#### Records for this task
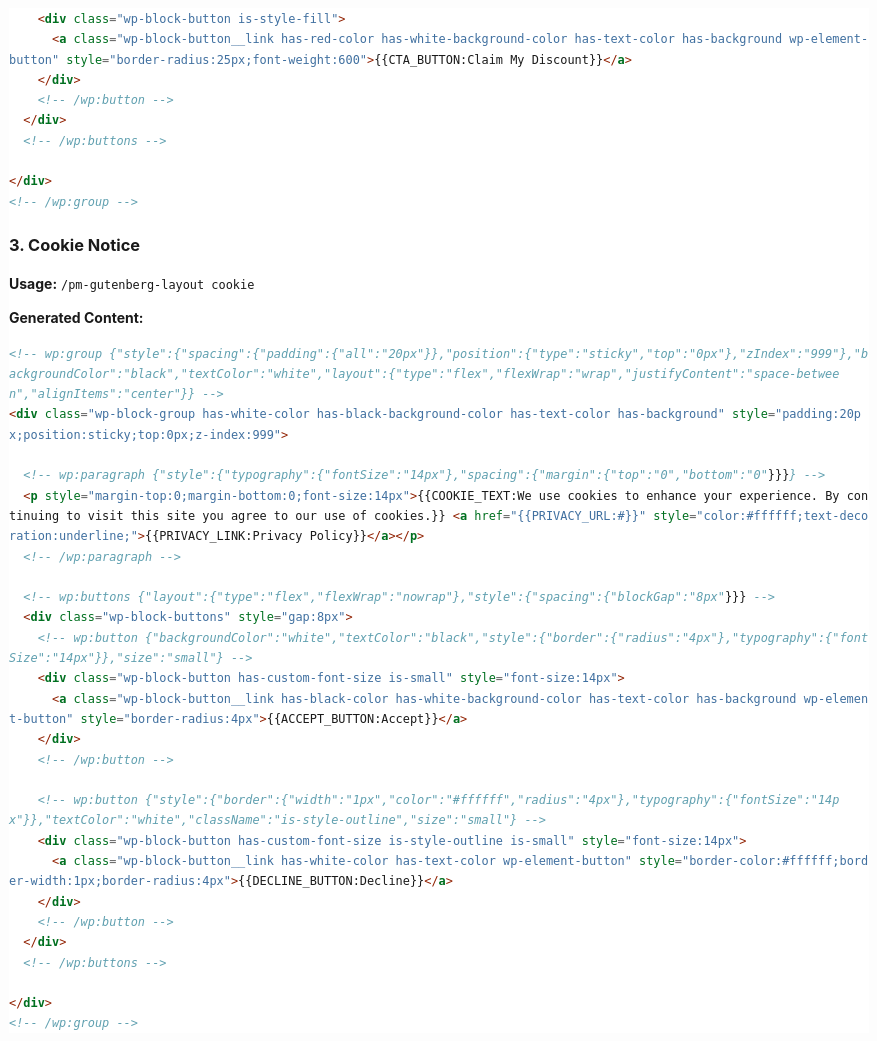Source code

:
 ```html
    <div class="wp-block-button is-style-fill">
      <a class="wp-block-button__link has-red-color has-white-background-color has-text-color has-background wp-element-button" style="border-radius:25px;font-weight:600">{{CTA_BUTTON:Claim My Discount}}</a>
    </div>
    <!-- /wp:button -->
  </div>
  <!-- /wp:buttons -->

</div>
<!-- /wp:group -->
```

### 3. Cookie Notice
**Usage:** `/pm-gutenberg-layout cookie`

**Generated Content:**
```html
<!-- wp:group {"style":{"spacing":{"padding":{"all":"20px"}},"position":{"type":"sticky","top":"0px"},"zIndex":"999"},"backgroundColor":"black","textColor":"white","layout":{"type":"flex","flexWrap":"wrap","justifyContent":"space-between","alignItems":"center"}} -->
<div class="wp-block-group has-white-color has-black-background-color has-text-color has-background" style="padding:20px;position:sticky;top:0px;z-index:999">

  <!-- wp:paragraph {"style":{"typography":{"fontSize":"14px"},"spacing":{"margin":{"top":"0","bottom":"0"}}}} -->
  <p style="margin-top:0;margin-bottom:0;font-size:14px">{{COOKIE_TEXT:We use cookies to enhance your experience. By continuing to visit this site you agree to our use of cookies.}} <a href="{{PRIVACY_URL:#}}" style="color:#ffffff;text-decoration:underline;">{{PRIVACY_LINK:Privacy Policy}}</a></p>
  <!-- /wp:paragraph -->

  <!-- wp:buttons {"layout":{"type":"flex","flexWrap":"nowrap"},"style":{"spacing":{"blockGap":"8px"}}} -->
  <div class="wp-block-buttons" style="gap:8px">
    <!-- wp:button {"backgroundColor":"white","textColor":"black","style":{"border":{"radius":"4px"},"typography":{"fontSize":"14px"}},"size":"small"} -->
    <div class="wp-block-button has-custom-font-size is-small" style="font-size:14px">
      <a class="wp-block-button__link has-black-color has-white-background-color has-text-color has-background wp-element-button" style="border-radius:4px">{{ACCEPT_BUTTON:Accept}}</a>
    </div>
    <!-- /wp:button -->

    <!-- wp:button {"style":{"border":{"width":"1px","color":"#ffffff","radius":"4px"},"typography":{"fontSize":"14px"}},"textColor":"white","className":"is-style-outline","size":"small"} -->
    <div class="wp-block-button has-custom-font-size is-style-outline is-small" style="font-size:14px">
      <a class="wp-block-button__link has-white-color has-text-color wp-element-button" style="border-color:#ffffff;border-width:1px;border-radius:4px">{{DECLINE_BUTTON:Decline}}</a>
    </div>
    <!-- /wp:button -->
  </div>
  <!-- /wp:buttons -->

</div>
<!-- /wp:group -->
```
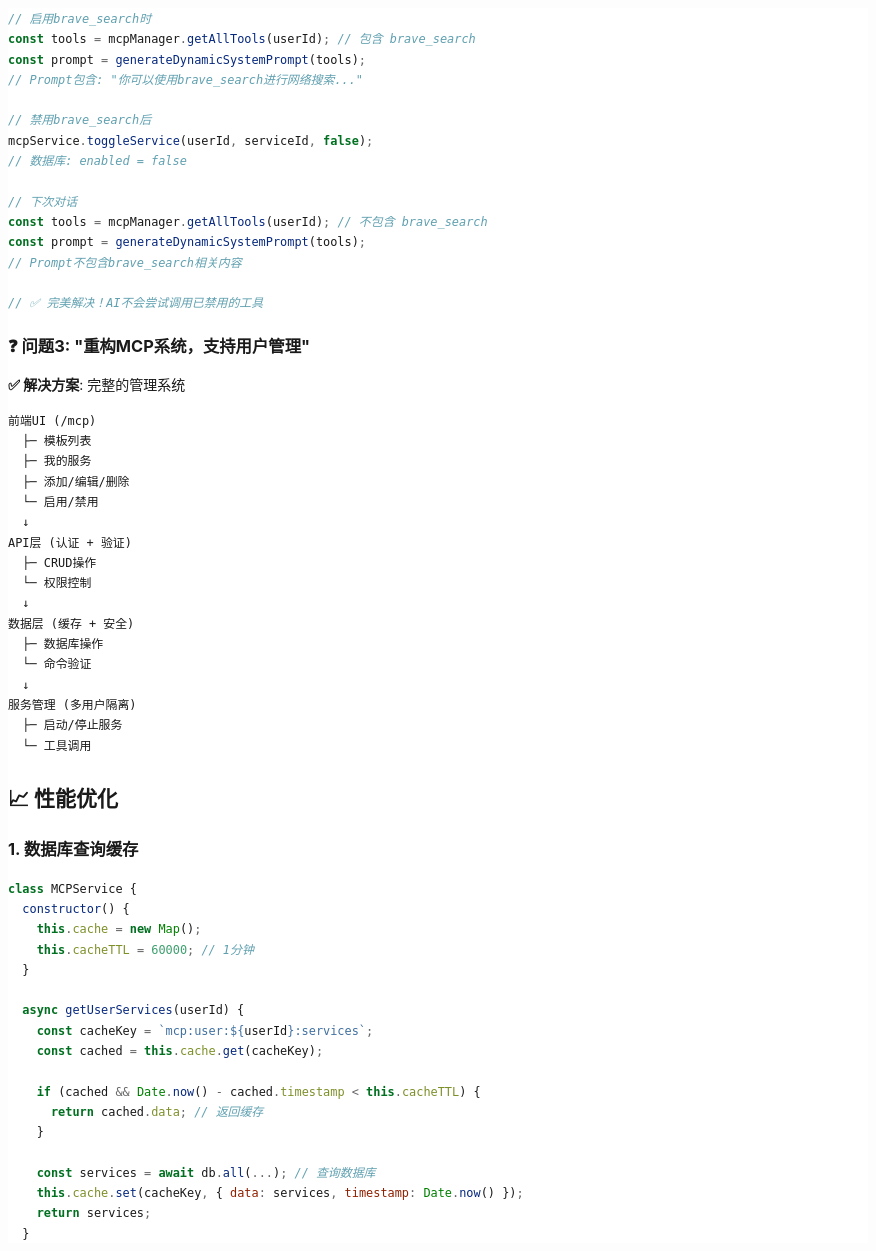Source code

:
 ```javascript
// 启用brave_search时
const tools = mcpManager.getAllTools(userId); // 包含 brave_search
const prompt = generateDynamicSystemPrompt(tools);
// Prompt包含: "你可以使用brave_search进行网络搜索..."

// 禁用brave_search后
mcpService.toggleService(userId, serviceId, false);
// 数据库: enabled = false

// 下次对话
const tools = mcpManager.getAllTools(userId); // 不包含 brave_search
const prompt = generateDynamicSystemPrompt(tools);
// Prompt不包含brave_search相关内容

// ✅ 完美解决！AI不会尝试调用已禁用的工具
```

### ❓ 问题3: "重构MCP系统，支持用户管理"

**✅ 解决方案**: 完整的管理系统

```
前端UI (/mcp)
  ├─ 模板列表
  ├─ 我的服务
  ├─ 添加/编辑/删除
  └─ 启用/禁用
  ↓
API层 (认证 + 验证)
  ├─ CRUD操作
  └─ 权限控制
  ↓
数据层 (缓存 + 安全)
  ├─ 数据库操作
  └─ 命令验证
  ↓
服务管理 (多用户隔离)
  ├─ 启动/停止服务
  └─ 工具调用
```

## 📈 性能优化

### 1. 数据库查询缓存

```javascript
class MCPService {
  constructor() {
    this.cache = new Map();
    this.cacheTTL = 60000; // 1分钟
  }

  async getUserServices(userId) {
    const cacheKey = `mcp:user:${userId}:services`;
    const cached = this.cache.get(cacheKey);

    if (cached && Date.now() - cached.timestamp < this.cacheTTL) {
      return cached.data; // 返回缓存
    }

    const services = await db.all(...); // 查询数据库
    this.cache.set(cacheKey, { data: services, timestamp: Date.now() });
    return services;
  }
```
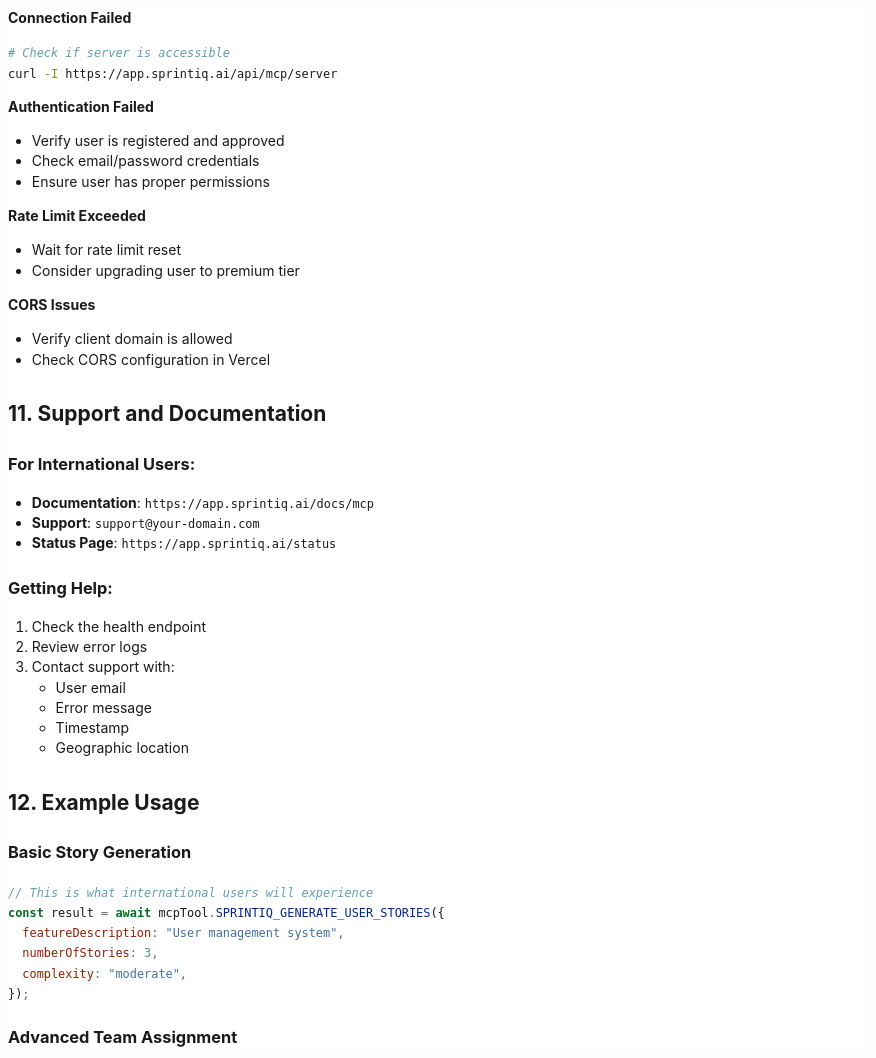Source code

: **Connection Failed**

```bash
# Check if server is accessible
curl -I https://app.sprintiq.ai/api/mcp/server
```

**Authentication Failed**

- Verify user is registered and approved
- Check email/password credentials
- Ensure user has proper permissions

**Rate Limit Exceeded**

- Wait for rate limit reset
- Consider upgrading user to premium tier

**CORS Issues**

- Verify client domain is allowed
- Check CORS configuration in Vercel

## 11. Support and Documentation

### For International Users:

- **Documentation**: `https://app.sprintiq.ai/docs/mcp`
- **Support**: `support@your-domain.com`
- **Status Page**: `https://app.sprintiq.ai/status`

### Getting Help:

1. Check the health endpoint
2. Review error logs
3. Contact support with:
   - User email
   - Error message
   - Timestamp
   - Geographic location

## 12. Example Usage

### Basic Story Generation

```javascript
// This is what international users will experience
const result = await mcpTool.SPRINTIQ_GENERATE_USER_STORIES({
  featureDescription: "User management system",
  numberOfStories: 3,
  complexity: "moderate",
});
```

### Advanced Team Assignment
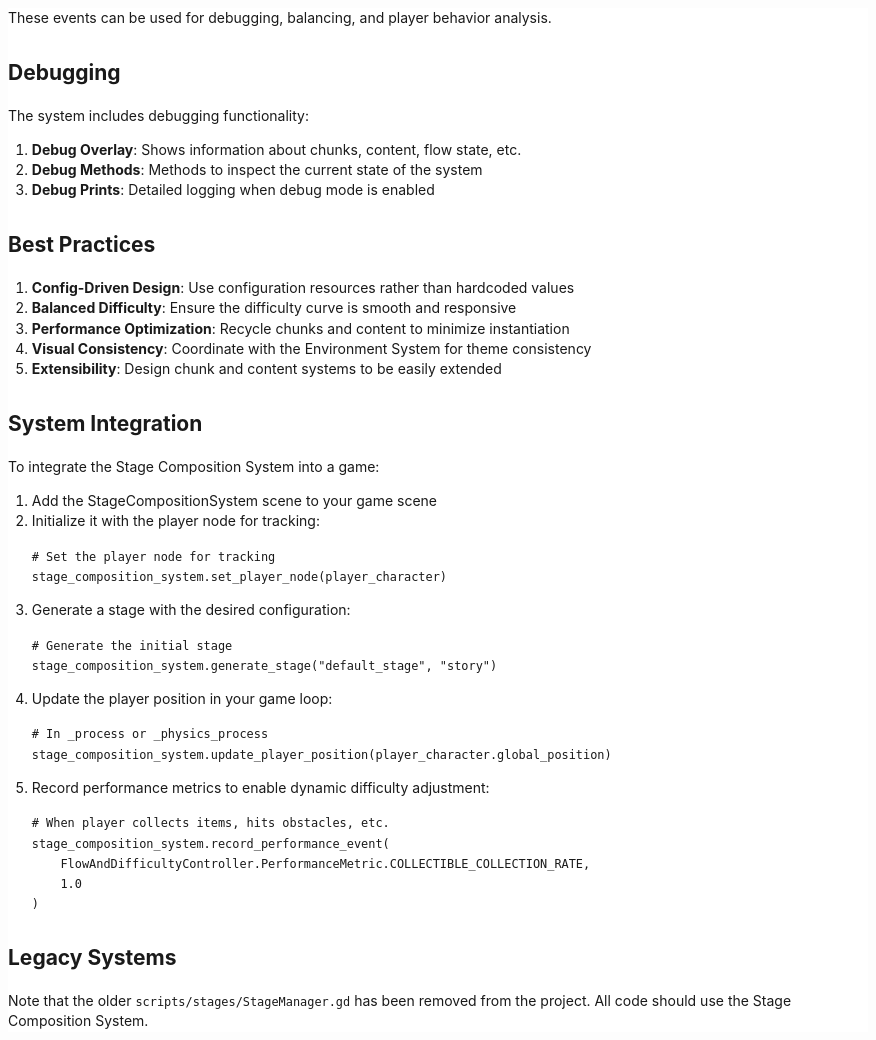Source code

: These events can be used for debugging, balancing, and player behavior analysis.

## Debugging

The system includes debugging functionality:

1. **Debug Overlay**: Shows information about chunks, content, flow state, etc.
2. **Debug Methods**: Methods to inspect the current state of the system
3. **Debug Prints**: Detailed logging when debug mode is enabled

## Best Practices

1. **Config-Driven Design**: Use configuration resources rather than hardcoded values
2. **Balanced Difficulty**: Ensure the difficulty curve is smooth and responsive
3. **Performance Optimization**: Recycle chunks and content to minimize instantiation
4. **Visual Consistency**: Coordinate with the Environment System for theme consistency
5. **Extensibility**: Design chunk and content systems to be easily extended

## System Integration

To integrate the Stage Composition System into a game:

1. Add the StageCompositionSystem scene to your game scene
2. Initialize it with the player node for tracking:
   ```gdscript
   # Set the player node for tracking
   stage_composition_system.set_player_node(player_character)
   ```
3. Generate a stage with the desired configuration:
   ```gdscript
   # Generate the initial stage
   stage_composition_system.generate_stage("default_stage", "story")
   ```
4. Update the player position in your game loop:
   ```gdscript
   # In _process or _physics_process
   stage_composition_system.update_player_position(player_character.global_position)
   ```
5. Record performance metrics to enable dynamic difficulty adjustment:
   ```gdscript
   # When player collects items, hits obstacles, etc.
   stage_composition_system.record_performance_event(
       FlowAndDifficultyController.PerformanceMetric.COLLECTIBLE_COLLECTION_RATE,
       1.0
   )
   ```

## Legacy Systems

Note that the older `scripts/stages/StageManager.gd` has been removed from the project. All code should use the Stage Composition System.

#### Task to carry out
Number of lines holding "configuration" in the material: state it with no other words.

#### Answer
3